■ ACTIVITY
Within the entries below, the lines from the one with "left ankle: (466, 514)" through the one with "right hip: (560, 397)" are to be set down exactly, both ends kept.

■ DATA SUPPLIED
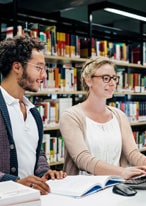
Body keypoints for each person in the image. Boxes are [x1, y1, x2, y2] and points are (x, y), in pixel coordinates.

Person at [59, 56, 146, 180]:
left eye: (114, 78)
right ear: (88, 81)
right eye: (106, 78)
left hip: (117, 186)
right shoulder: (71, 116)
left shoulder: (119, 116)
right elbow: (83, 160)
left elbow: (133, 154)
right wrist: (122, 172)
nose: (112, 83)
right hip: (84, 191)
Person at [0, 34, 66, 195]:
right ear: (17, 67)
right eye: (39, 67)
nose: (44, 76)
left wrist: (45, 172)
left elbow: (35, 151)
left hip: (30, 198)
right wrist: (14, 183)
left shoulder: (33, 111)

--

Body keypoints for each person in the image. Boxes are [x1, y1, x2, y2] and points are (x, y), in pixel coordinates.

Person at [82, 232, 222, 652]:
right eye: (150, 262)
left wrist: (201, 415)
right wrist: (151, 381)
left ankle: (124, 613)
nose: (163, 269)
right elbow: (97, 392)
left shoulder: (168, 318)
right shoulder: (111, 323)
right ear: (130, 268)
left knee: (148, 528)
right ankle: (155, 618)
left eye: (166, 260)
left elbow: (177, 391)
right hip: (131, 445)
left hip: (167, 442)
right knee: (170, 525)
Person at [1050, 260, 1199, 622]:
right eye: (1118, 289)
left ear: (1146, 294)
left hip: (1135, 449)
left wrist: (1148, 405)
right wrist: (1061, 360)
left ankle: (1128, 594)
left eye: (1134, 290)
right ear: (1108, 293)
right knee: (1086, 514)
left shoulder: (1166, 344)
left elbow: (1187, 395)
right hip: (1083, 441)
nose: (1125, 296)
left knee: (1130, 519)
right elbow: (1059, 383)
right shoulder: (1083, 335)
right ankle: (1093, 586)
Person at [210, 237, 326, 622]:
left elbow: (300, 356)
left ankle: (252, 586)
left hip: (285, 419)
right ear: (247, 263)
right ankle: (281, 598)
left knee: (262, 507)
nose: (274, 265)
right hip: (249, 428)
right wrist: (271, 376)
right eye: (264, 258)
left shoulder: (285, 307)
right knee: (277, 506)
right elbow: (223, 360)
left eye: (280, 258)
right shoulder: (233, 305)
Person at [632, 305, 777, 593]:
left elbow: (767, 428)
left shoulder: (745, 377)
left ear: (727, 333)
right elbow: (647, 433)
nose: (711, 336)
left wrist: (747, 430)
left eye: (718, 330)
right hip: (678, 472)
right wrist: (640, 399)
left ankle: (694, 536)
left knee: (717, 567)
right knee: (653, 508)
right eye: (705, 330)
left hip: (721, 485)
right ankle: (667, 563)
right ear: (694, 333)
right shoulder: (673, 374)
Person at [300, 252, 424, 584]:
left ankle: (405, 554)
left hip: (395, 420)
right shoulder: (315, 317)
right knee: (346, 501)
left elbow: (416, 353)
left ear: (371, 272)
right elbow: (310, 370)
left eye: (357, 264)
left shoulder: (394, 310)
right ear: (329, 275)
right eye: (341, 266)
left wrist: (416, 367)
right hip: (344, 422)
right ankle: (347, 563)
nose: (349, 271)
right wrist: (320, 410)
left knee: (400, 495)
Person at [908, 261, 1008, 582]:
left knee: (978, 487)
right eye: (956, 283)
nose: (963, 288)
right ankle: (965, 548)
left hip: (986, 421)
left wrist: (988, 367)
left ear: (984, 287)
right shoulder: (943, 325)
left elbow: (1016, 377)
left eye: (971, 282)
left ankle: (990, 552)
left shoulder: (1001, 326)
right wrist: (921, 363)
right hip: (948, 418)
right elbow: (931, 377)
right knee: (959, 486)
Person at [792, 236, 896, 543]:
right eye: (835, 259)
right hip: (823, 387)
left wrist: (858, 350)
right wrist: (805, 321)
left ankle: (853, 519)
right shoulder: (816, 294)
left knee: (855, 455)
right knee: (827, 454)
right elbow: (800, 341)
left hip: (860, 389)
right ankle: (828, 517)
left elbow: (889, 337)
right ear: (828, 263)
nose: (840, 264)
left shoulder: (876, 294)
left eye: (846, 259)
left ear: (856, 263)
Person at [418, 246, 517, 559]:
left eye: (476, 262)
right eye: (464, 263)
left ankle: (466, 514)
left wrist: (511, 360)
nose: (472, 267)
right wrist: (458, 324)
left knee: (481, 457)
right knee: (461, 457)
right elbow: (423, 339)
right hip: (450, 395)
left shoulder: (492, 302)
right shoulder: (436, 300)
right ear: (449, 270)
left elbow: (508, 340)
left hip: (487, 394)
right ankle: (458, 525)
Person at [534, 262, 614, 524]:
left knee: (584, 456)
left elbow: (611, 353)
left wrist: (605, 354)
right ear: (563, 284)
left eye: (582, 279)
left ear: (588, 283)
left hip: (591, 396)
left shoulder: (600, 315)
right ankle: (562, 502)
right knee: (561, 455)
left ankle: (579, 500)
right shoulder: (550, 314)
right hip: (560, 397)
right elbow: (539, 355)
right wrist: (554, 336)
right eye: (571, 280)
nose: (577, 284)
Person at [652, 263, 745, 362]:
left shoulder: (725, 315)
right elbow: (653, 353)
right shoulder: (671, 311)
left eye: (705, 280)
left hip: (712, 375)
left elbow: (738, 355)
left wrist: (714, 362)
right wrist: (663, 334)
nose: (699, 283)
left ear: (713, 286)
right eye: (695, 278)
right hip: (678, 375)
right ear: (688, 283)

■ COMPLETED TASK
left ankle: (466, 514)
left wrist: (511, 360)
nose: (472, 267)
right wrist: (458, 324)
left knee: (481, 457)
right knee: (461, 457)
right elbow: (423, 339)
right hip: (450, 395)
left shoulder: (492, 302)
right shoulder: (436, 300)
right ear: (449, 270)
left elbow: (508, 340)
left hip: (487, 394)
right ankle: (458, 525)
Person at [534, 262, 614, 524]:
left knee: (584, 456)
left elbow: (611, 353)
left wrist: (605, 354)
right ear: (563, 284)
left eye: (582, 279)
left ear: (588, 283)
left hip: (591, 396)
left shoulder: (600, 315)
right ankle: (562, 502)
right knee: (561, 455)
left ankle: (579, 500)
right shoulder: (550, 314)
right hip: (560, 397)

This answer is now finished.